-- Excerpt provided follows --
Infant mortality (e.g., component installed backwards, tool left behind, poor operating procedures) played a significant role in the high unreliability rates. Therefore, these weaknesses were making things worse with scheduled overhauls and replacements. As depicted in Figure 1.12, each time a scheduled overhaul or replacement was performed, infant mortality was reintroduced into an otherwise stable system.
Because most Failure Modes occur randomly, the failure rate could not be controlled by performing more scheduled overhauls and replacements.
This research conclusively proved that fixed interval overhaul or replacement is technically not the right action to take when failure is not a function of operating age. In fact, in most cases, scheduled over-haul and replacement hurt reliability. Because most Failure Modes occur randomly, the failure rate could not be controlled by performing more scheduled overhauls and replacements. Armed with these facts, a new way of deriving scheduled maintenance tasks needed to be developed, setting the stage for the birth of RCM principles.
1.6 The Development of RCM Principles
From this research, RCM principles were first conceived within the commercial airline industry. MSG-1, Handbook: Maintenance Evaluation and Program Development was prepared by the 747 Maintenance Steering Group and published in 1968. This document contained the first use of decision diagram techniques to develop a prior-to-service scheduled maintenance program.
Improvements to MSG-1 led to the development of MSG-2: Airline/Manufacturer Maintenance Program Planning Document, which was published in 1970. MSG-2 was used to develop the scheduled maintenance programs for the Lockheed 1011 and the Douglas DC-10. It was also used on tactical military aircraft McDonnell F4J and the Lockheed P-3.
In the mid-1970s, the Department of Defense was interested in learning more about how maintenance plans were developed within the commercial airline industry. In 1976 the Department of Defense commissioned United Airlines to write a report that detailed their process. Stanley Nowlan and Howard Heap, engineers at United Airlines, wrote a book on the process and called it Reliability-Centered Maintenance. Their book was published in 1978. To many, Stanley Nowlan and Howard Heap are considered two of the most significant pioneers of the RCM process. Their book remains one of the most important documents ever written on equipment maintenance.
-- Excerpt provided concluded --
-- Source information follows --
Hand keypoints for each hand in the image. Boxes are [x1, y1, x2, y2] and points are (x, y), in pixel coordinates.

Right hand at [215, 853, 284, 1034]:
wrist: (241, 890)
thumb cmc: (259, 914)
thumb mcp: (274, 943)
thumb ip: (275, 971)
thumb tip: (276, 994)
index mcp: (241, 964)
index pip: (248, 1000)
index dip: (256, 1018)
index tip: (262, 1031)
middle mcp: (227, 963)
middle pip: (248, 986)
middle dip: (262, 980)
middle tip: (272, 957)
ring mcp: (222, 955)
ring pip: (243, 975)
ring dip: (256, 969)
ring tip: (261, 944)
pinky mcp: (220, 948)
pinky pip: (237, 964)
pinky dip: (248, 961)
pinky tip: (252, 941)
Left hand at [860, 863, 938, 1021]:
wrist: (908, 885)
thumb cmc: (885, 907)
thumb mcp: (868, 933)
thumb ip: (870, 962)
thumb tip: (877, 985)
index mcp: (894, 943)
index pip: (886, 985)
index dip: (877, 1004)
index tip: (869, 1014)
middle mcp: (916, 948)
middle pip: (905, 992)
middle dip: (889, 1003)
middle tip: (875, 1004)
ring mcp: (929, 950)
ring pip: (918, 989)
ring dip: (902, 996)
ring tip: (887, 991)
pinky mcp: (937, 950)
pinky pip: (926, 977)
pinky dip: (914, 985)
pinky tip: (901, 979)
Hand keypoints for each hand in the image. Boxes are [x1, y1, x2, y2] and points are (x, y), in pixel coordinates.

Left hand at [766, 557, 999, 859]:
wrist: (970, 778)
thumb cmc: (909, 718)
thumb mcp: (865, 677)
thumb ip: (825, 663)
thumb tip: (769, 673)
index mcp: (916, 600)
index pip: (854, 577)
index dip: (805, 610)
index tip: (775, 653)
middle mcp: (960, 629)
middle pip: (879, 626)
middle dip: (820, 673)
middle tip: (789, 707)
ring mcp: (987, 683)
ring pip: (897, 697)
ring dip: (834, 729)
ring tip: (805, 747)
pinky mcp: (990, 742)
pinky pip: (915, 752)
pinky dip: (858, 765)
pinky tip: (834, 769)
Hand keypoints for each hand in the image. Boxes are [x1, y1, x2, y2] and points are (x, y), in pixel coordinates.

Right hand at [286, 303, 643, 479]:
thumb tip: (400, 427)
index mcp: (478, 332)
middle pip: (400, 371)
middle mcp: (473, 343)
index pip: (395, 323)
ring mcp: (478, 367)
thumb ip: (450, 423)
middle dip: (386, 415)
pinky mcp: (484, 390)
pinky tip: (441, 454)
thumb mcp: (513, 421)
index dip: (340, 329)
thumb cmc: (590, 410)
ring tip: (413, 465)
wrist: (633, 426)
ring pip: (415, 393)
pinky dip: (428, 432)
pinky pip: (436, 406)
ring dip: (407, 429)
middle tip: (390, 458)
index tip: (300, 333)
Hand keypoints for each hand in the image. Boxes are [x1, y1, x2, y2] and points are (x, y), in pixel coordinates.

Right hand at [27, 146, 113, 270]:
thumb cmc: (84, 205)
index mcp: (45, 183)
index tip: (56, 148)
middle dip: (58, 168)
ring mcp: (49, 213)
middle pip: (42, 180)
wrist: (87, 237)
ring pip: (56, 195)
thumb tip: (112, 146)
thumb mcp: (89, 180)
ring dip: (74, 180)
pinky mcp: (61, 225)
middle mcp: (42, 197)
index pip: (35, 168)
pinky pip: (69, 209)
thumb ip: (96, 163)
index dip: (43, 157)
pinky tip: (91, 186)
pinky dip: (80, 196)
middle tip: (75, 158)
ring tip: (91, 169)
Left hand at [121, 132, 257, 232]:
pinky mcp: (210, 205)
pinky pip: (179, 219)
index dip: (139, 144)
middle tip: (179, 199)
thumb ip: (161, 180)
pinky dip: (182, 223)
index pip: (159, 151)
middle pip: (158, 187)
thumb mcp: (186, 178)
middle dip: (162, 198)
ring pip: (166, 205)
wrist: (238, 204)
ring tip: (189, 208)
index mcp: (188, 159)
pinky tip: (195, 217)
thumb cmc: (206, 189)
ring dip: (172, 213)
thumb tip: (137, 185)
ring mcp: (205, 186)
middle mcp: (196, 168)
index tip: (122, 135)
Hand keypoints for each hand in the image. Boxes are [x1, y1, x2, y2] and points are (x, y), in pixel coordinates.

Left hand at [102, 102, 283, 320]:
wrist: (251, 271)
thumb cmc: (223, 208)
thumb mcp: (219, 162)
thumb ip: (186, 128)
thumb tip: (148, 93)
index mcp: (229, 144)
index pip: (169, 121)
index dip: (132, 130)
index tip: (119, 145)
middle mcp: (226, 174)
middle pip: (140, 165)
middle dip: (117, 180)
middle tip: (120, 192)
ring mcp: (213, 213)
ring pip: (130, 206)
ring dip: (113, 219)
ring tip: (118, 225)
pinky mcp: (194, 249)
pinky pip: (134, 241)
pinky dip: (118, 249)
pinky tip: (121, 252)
-- Source information concluded --
Directions: Please list every aircraft that the passage on the development of RCM principles says MSG-2 was used on.

Exercise result:
- Lockheed 1011
- Douglas DC-10
- McDonnell F4J
- Lockheed P-3